Para que faça sentido o risco do tribunal “bolivariano” temido por Gilmar Mendes seria necessário admitir que as nomeações de Lula e da doutora Dilma tenham seguido uma linha partidária. Nesse caso, Joaquim Barbosa e Ricardo Lewandowski teriam algo em comum. Noutra dimensão, haveria semelhanças entre o inescrutável Teori Zavascki e Dias Toffoli. Em doze anos, o comissariado preencheu as vagas do Supremo na marca da média da moral vigente, não foi melhor nem pior que seus antecessores.
Não se deve esquecer que se hoje o Supremo tem sete ministros indicados por presidentes petistas (mais uma vaga a ser preenchida pela doutora), isso se deve ao fato de que dois juízes nomeados durante o tucanato abandonaram aquele local de trabalho. Nelson Jobim saiu em 2006, dez anos antes da aposentadoria compulsória, e Ellen Gracie foi-se embora em 2011, doze anos antes.
A tentativa de mutilação dos poderes constitucionais da Presidência está associada à ressurreição utilitária do projeto de emenda constitucional que estende para 75 anos a idade limite dos ministros. Assim, se Celso de Mello, Gilmar Mendes e Marco Aurélio quisessem permanecer no tribunal, bloqueariam três indicações de Dilma. A extensão da idade para a compulsória pode ser uma boa ideia. Empurrá-la agitando o fantasma bolivariano, além de contaminá-la, prejulga a conduta de outro poder da República. Coisa normal num palanque, não num tribunal.
Para ficar na inspiração venezuelana, sabe-se bem o que é chavismo, mas em 2002 sua oposição meteu-se num ridículo golpe militar, dissolveu o Congresso e o Judiciário, perdeu a parada e fugiu. O Brasil não é uma Venezuela, não tem nem precisa de chavismo, muito menos desse tipo de oposição.
Já houve tempo em que o Executivo desconfiava do Judiciário. Para mudar a cabeça do Supremo, seu número de cadeiras foi elevado para dezesseis. Não deu certo e acabou-se fazendo um expurgo na Corte, com duas cassações e duas renúncias. Coisas de uma ditadura que tinha horror a eleições diretas.

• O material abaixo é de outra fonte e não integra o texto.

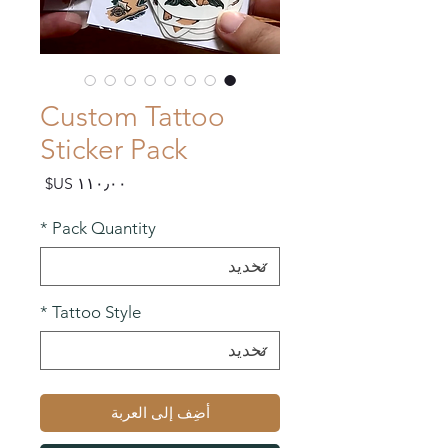
Custom Tattoo
Sticker Pack
السعر
*
Pack Quantity
*
Tattoo Style
أضِف إلى العربة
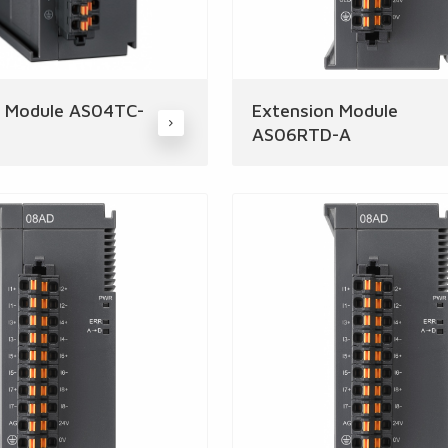
n Module AS04TC-
Extension Module
AS06RTD-A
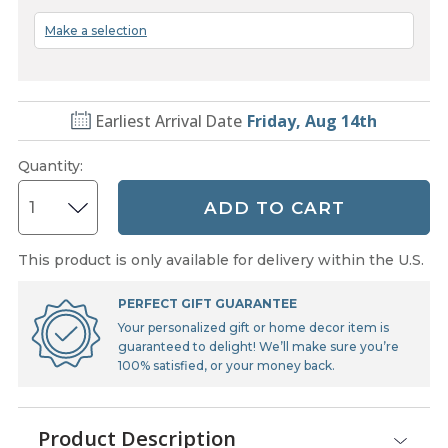
Make a selection
Earliest Arrival Date
Friday, Aug 14th
Quantity
:
ADD TO CART
This product is only available for delivery within the U.S.
PERFECT GIFT GUARANTEE
Your personalized gift or home decor item is
guaranteed to delight! We’ll make sure you’re
100% satisfied, or your money back.
Product Description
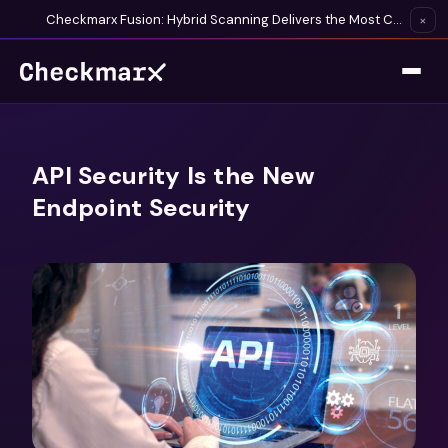
Checkmarx Fusion: Hybrid Scanning Delivers the Most Complete Vulnerability Detection Available
×
API Security Is the New
Endpoint Security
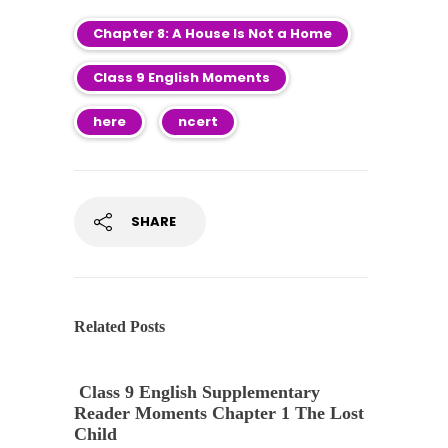
Chapter 8: A House Is Not a Home
Class 9 English Moments
here
ncert
SHARE
Related Posts
Class 9 English Supplementary
Reader Moments Chapter 1 The Lost
Child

Como há fortes argumentos a favor da extensão da compulsória, tudo poderia ser resolvido sem a mutilação dos poderes presidenciais. Basta que a emenda constitucional estabeleça que a regra só valerá para os juízes nomeados depois da sua aprovação. Ou seja, Celso de Mello, Gilmar, Marco Aurélio e os demais ministros que lá estão saem do tribunal quando completarem 70 anos.
Faltaram 3,5 milhões de votos para desempregar a doutora Dilma. Associar uma derrota eleitoral ao fim do mundo só serve para atrapalhar a vida de quem constrói infernos particulares.